Or is it speculative fiction that does well at the box office. Remember, a lot of people think that the biggest SciFi film of the summer is going to be Harry Potter, while I suspect that most of the folks who are criticizing the name change to Syfy are the type of folks who don't consider Harry Potter SciFi for this purpose.
I'm sure that's true... especially depending upon the specific interest. But some genres you have to wonder. SciFi seems to usually do well at the box office
Again, that's what this issue comes down to: Ghost Hunters, Scare Tactics and Unexplained all fit within the broader definition, just like Harry Potter does, but none of them are truly science fiction, and folks who are interested in such programming many not initially think that they'll find programming they'll enjoy at "The Science Fiction Channel".
Beyond those, Caprica may or may not have some space fiction elements, but if the pilot is any indication, its going to be a character drama, mostly, and they're going to want folks watching Caprica who would never pick up Larry Niven or Poul Anderson.
I'll speculate, myself, here, a bit. I think the hardcore science fiction fans have done the genre a disservice by, during the first 30-40 years of the genre's ascendancy, driving the genre towards what I would consider esoterica. In a way, they insisted on the genre being too real. I feel that the greatest benefits the genre can offer are those that capitalize on the genre's ability to provide escape for people. I think that the hardcore movement basically despoiled the term science fiction. I think that a blatant attempt to make it clear that "this isn't that tedious type of science fiction" can only benefit Syfy. It will help make room for the type of genre fiction that started breaking through in the mid-1980s, with far less, if any, focus on the "science" and far more focus on the "fiction".
Folks may like some parts of the genre and not like others, but they won't admit that that the basis of their criticism is their own personal preferences, since that's so easily pigeon-holed and thereby discounted. I think a lot of the criticisms, therefore, are simply attempts to recast these personal animosities as criticisms that sound more important than they really are.
You mean like Heroes?
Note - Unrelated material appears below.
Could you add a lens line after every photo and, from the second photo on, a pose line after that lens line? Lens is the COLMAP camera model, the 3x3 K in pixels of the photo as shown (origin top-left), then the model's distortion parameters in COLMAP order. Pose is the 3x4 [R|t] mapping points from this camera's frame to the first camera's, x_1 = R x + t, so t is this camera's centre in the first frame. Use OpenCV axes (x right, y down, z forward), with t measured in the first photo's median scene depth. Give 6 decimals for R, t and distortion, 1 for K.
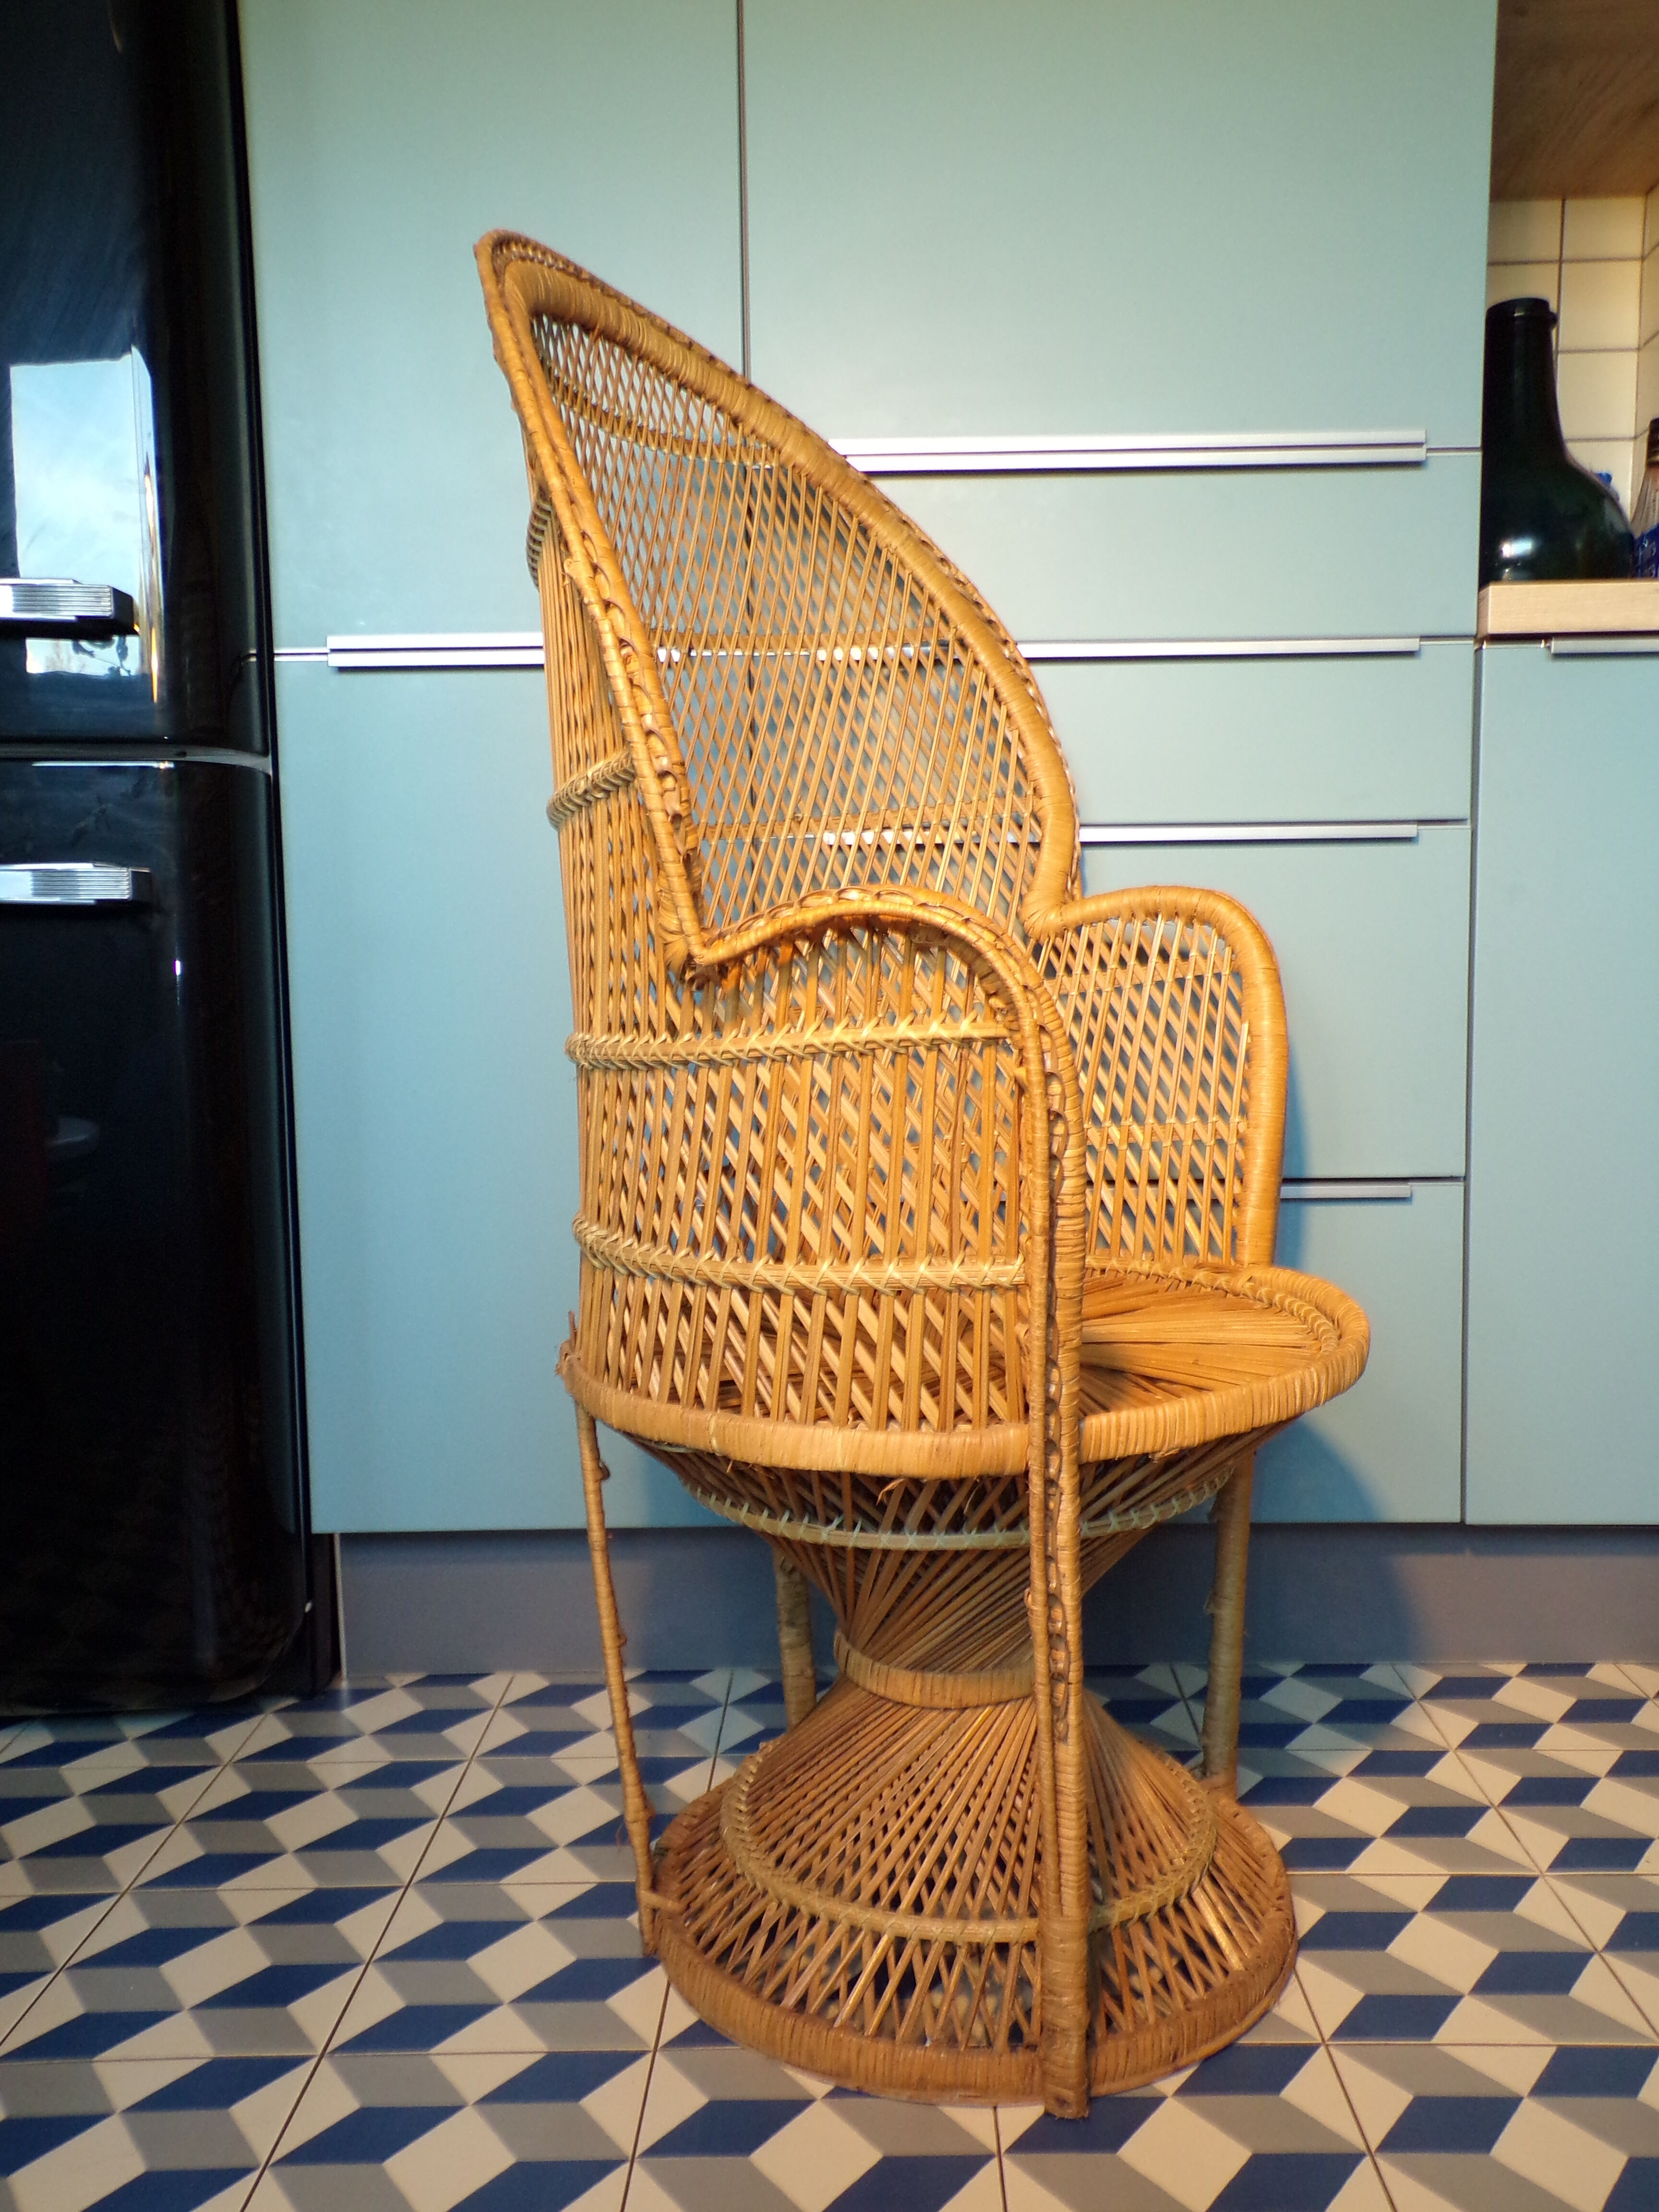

Again, I wish I could hook the main critics of the Syfy name change up to a polygraph machine and ask them if they think Heroes is what they like best about science fiction. However, even that doesn't matter: The question is more a matter of what Average Joe America will do, since there are more Average Joes than there are science fiction fans.
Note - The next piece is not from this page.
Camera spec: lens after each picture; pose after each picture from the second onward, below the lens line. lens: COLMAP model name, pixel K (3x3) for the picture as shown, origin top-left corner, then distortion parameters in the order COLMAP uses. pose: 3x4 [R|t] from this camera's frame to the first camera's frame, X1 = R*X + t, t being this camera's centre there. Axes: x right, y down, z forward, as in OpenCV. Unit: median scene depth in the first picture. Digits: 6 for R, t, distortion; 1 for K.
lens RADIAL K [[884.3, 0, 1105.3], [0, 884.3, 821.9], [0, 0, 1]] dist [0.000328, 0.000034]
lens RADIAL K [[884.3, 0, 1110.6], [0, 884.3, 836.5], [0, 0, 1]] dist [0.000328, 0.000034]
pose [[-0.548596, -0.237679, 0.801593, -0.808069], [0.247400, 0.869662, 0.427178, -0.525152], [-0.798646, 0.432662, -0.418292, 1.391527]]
and there are more than a few SciFi regular series running it seems these days...
And even if the name change doesn't actually help drive that many more people to the channel, it will absolutely be at least a wash (some extremists will bolt; while some folks with some animosity towards science fiction will feel more welcome and will replace the extremists). And then, the only justification needed for the name change is that they can capitalize on the word as a trade-mark. Denying the value of this shows a lack of understanding of the business side of things. Folks are welcome to assert that they don't care about the business side of things, but that are not right in stating that the business shouldn't care about the business side of things.
Actually, we very well may. As people engage in more and more commercial avoidance (and piracy, for that matter), the value of viewership, itself, plummets. How do you make up for that lost revenue stream? Perhaps the answer is pay television. Why are cable channels, like USA and TNT, going so well in recent years? It is a combination of how much better original programming is being presented by these channels. This fall, the CW is giving the five hours of its Sunday schedule back to their affiliates, and NBC is giving five hours of prime time to Jay Leno. Do you really think that that's going to be the end of that trend? Gosh, if you do, I admire your optimism! Instead, I see a path towards more and more non-scripted programming on television that is solely supported by commercial advertising. Meanwhile, television that is supported by both commercial advertising and by subscription fees, like TNT and USA, hold the promise of eventually providing a stronger financial footing for scripted programming. It could happen. And if it does, we'll need at least four, but preferable five or six channels, just like TNT and USA.
So at some point we end up with 20 USA/TNT type channels... and I don't think we need that many duplicating the same content.